Investors pile into safe havens ahead of the weekend
By Arnaud Masset
Investors are switching to risk-off mode, fleeing into safe haven assets. Gold reversed early-week losses, rising more than 2% since Tuesday. Demand for treasury bonds soared. 10-year German Bund yields dipped to 0.40%, while the 2-year slid to -0.71%. So did demand for higher yielding currencies such as the Aussie and the Kiwi. AUD/USD rose 0.45% while NZD/USD was up 0.50%. The Japanese yen was up 0.40%.
Financial markets are ending the week on their back feet, as US political turmoil continues. Wall Street suffered its worst sell-off since May: the Dow Jones Industrial Average fell 1.2%, the S&P 500 declined 1.5% and the tech-heavy Nasdaq tumbled 1.9%. After an ISIS terror attack in Barcelona, the sell-off spread to European stocks on Friday, with the Eurostoxx 50 receding 0.90%, the DAX sliding 0.75% and the CAC 40 off by 1%.
Investors are always reluctant to hold risky position over the week-end.

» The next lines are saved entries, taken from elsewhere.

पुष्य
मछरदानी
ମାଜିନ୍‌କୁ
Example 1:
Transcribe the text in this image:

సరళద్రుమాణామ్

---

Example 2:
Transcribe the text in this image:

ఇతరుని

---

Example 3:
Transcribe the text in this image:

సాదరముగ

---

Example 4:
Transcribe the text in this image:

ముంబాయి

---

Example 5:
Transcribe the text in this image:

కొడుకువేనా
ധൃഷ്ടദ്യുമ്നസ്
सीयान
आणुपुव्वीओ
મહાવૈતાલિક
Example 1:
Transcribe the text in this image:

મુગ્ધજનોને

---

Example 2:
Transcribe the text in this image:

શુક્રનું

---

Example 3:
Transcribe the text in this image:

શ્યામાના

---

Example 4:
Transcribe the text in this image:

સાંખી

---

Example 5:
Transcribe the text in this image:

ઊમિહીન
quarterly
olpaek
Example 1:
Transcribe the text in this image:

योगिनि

This is understandable, because Trump’s political turmoil might well cause the markets to overreact on Monday, should the chaos worsen over Saturday and Sunday.

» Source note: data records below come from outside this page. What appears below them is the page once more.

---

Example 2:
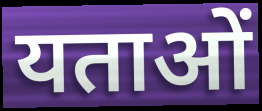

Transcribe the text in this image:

यताओं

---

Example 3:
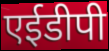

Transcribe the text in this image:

एईडीपी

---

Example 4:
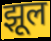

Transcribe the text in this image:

झूल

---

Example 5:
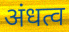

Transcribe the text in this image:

अंधत्व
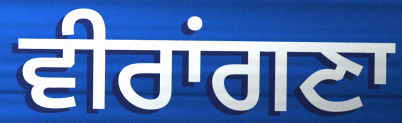
ਵੀਰਾਂਗਣਾ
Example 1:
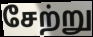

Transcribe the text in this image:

சேற்று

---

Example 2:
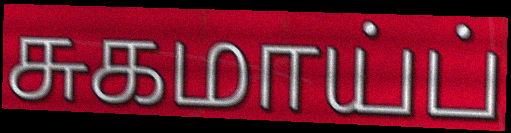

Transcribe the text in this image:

சுகமாய்ப்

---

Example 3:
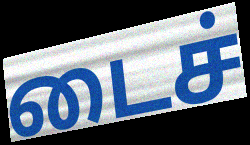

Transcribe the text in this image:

டைச்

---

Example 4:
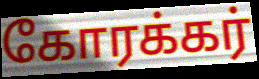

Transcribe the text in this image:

கோரக்கர்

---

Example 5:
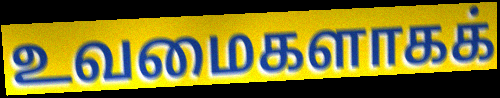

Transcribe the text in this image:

உவமைகளாகக்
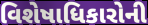
વિશેષાધિકારોની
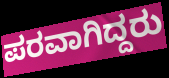
ಪರವಾಗಿದ್ದರು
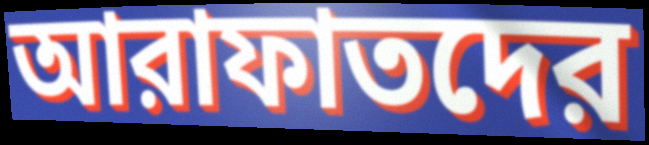
আরাফাতদের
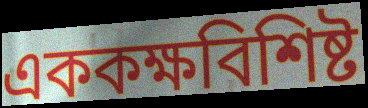
এককক্ষবিশিষ্ট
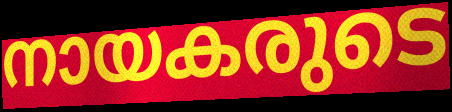
നായകരുടെ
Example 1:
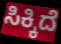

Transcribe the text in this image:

ಸಿಕ್ಕಿದೆ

Japanese yen to keep on strengthening
By Yann Quelenn
Over the past month, the JPY has risen in value from 114 to 109 per USD, and we expect this trend to continue. Although there may be some countermoves in the short term, the yen is clearly on a bull run.

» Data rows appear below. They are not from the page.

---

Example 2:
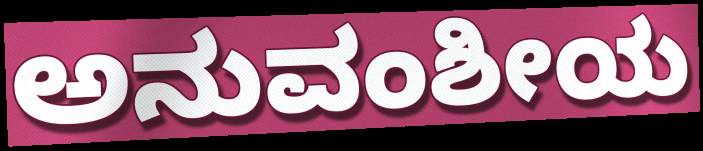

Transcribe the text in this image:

ಅನುವಂಶೀಯ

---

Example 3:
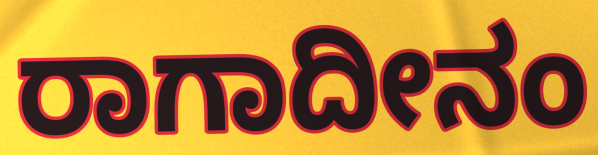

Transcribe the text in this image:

ರಾಗಾದೀನಂ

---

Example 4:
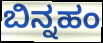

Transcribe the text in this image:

ಬಿನ್ನಹಂ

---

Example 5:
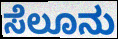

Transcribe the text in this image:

ಸೆಲೂನು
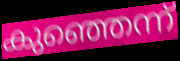
കുഞ്ഞെന്ന്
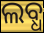
ଲବ୍ଧ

Japan’s vicious circle of low inflation and low growth is set to continue. Government bond yields are in steady decline. The 10-year benchmark bond, now at its lowest rate since October 2016, is headed back towards zero. Demand for inflation-linked bonds is weak: markets are expecting low inflation over the next decade!
The Bank of Japan has downgraded its inflation forecasts for fiscal years 2017/18 and 2018/19. Inflating the currency is proving very difficult, and the BoJ will struggle to contain the yen against other currencies, especially against the USD – if President Trump fails to deliver his promised reforms.